Stevie Wonder led a tribute with Pentatonix to Maurice White, the leader of Earth Wind and Fire who died earlier this month, with a soulful rendition of “That’s the Way of the World.” The remaining members were also honored with a lifetime achievement award.

Bonnie Raitt came out to honor R&B pioneer Ruth Brown and introduced a tribute to the late B.B. King, with Stapleton performing a rendition of the blues legend’s hit “The Thrill Is Gone.” He was then joined by Gary Clark Jr. and Raitt herself.

After being introduced by Mars, English songstress Adele sang “All I Ask,” which she wrote with Mars. A Grammy favorite, her latest album, “25,” was released in November and is not eligible for any awards this year. However, the sound on the CBS broadcast was erratic at times, cutting in an out, and Adele’s performance was not one of the best.
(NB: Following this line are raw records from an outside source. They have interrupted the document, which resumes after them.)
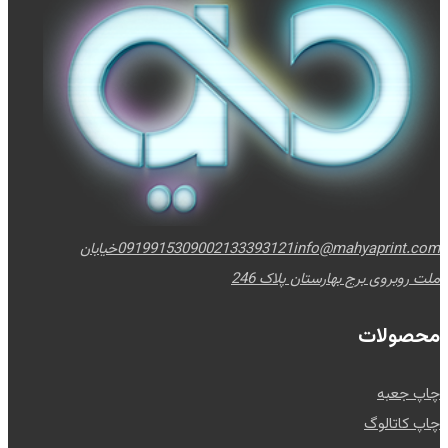
info@mahyaprint.com
02133393121
09199153090
خیابان
ملت روبروی برج بهارستان پلاک 246
محصولات
چاپ جعبه
چاپ کاتالوگ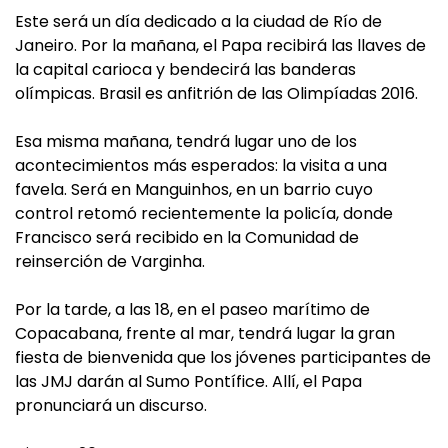
Este será un día dedicado a la ciudad de Río de
Janeiro. Por la mañana, el Papa recibirá las llaves de
la capital carioca y bendecirá las banderas
olímpicas. Brasil es anfitrión de las Olimpíadas 2016.
Esa misma mañana, tendrá lugar uno de los
acontecimientos más esperados: la visita a una
favela. Será en Manguinhos, en un barrio cuyo
control retomó recientemente la policía, donde
Francisco será recibido en la Comunidad de
reinserción de Varginha.
Por la tarde, a las 18, en el paseo marítimo de
Copacabana, frente al mar, tendrá lugar la gran
fiesta de bienvenida que los jóvenes participantes de
las JMJ darán al Sumo Pontífice. Allí, el Papa
pronunciará un discurso.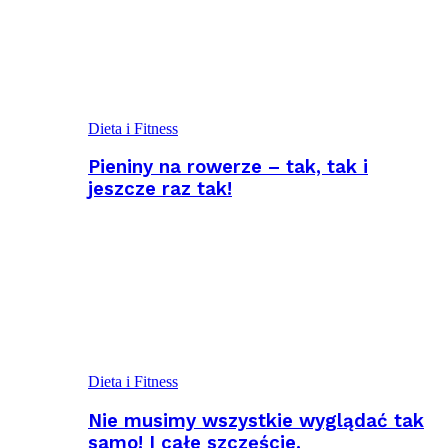
Dieta i Fitness
Pieniny na rowerze – tak, tak i
jeszcze raz tak!
Dieta i Fitness
Nie musimy wszystkie wyglądać tak
samo! I całe szczęście.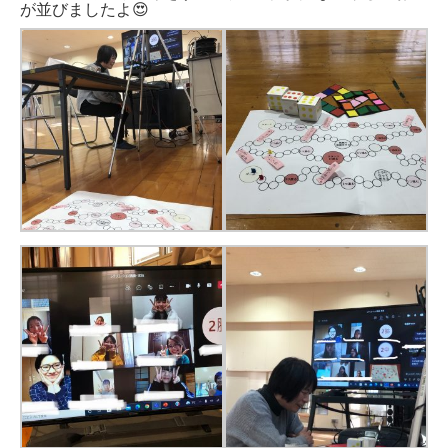
が並びましたよ😍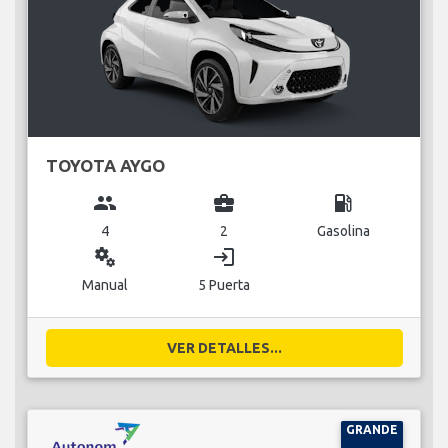
TOYOTA AYGO
group
business_center
local_gas_station
4
2
Gasolina
miscellaneous_services
login
Manual
5 Puerta
VER DETALLES...
GRANDE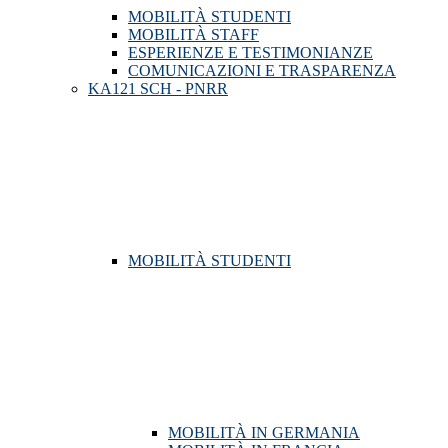
MOBILITÀ STUDENTI
MOBILITÀ STAFF
ESPERIENZE E TESTIMONIANZE
COMUNICAZIONI E TRASPARENZA
KA121 SCH - PNRR
MOBILITÀ STUDENTI
MOBILITÀ IN GERMANIA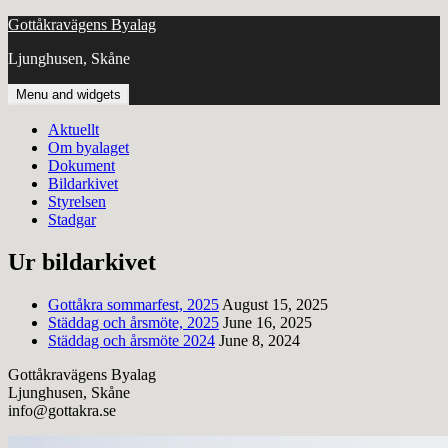
Skip
Gottåkravägens Byalag
to
Ljunghusen, Skåne
content
Menu and widgets
Aktuellt
Om byalaget
Dokument
Bildarkivet
Styrelsen
Stadgar
Ur bildarkivet
Gottåkra sommarfest, 2025
August 15, 2025
Städdag och årsmöte, 2025
June 16, 2025
Städdag och årsmöte 2024
June 8, 2024
Gottåkravägens Byalag
Ljunghusen, Skåne
info@gottakra.se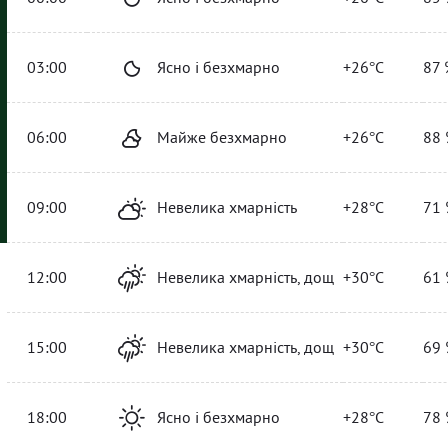
03:00
Ясно і безхмарно
+26°C
87 
06:00
Майже безхмарно
+26°C
88 
09:00
Невелика хмарність
+28°C
71 
12:00
Невелика хмарність, дощ
+30°C
61 
15:00
Невелика хмарність, дощ
+30°C
69 
18:00
Ясно і безхмарно
+28°C
78 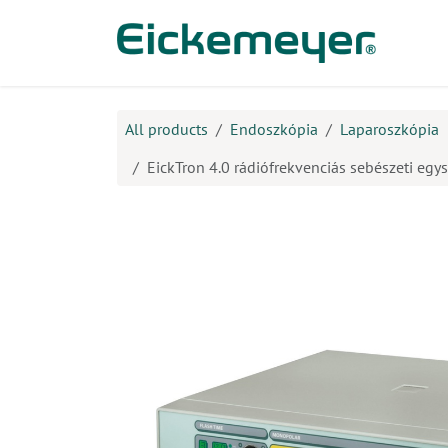
Kihagyás és továbblépés a tartalomhoz
​Ter
All products
Endoszkópia
Laparoszkópia
EickTron 4.0 rádiófrekvenciás sebészeti egy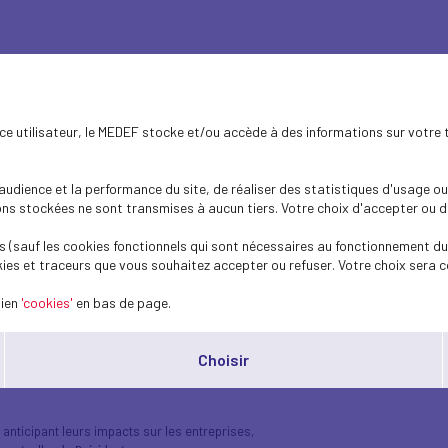
ence utilisateur, le MEDEF stocke et/ou accède à des informations sur votre 
dience et la performance du site, de réaliser des statistiques d'usage ou 
s stockées ne sont transmises à aucun tiers. Votre choix d'accepter ou de 
 (sauf les cookies fonctionnels qui sont nécessaires au fonctionnement du 
ies et traceurs que vous souhaitez accepter ou refuser. Votre choix sera c
lien
'cookies'
en bas de page.
e non-statutaire rattaché à la Présidence.
Choisir
femmes, 22 hommes)
issus des fédérations professionnelles, des MEDEF territoriaux e
 anticipant leurs impacts sur les entreprises,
CBS reportedly admitted there were technical issues during Adele’s performance. The singer’s response when asked about it backstage was, “(expletive) happens.”

Before introducing the television debut of The Hollywood Vampires, which includes Alice Cooper, Johnny Depp and Joe Perry, Foo Fighter’s Dave Grohl paid homage to the leader of Motorhead, singer-songwriter Lemmy Kilmister, who died in December. The Vampires were loud and very Cooper-ish with flames going up behind the band.